Между тем, по мере того как предвещающий окончание ночи час делал более пронизывающей свежесть влажного воздуха, удерживаемого ветвями в заточении над самой землей, расслабляющая мощь и очарование ночи, казалось, заметно уменьшились, и тогда, неожиданно, глаза его непроизвольно закрылись, руки скрестились на груди, словно желая защитить от приближения непреодолимого ужаса. Посреди длинных пучков травы, устилавших подле него воды источника, ему показалось, что во вспышке, только что отпечатавшейся во глубине его зрачков, проявился пучок неизъяснимо иной, так сильно отличавшийся от других, что по поводу волнующего движения и, в особенности, шелковистой и тонкой материи его невозможно было бы ошибиться. Долго и напрасно пытаясь сокрыться в своем отчаянии на самой глубине пропасти мрака и забвения, он не открывал глаза и сдерживал своими сжатыми руками ужасное биение сердца. Но уже он знал. Один прыжок — и он уже был на ногах, созерцая полностью обнаженное тело Гейде. Длинные волны ее волос покачивались в водах источника, в то время как запрокинутая назад и утонувшая в тени голова, обнажая сверкающие в темноте зубы, составляла устрашающий угол с телом, и луна, в порыве невыносимой страсти, ласкала воздетые к небу ее набухшие груди.
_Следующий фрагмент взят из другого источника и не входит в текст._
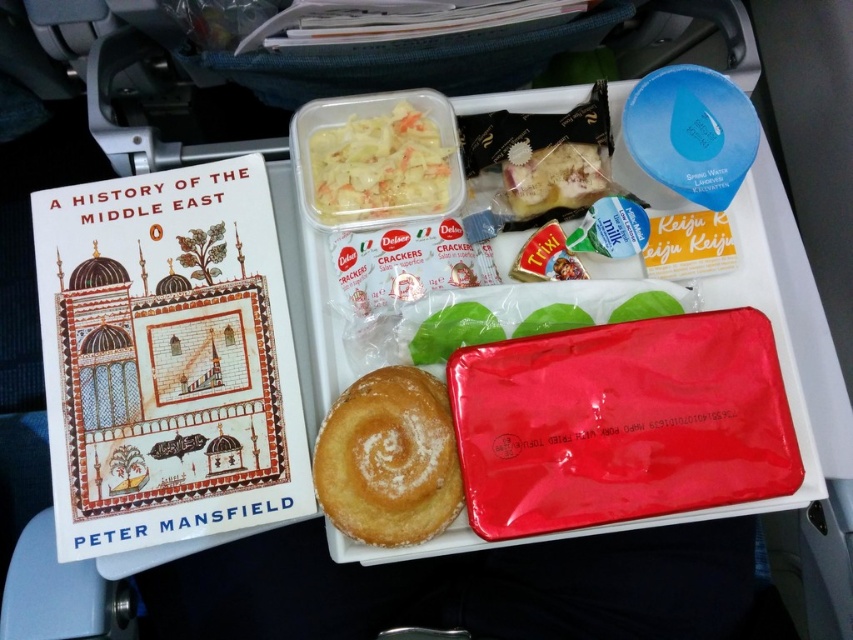
You are a flight attendant placing a yellow cheese at center on a matte plastic tray at center. The airline requires that the cheese must be placed exactly 6 inches away from the tray edge. Can you confirm if the current placement meets the requirement?

The matte plastic tray at center is 6.17 inches away from yellow cheese at center. Since the required distance is 6 inches, the current placement is slightly over the required distance by 0.17 inches and does not meet the airline requirement.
Кровь, более темная, чем ночные реки, и более чарующая, чем ночные звезды, запятнала, забрызгала, словно лепестки яркого цветка, ее живот и отверстые бедра, и вокруг запястий ее отведенных назад рук тоненькая веревка впивалась в плоть и полностью исчезала в ней во глубине маленького красного надреза, из которого с безумной медлительностью сочилась, скатывалась по пальцам и падала наконец в воды источника со странно музыкальным звуком капля крови.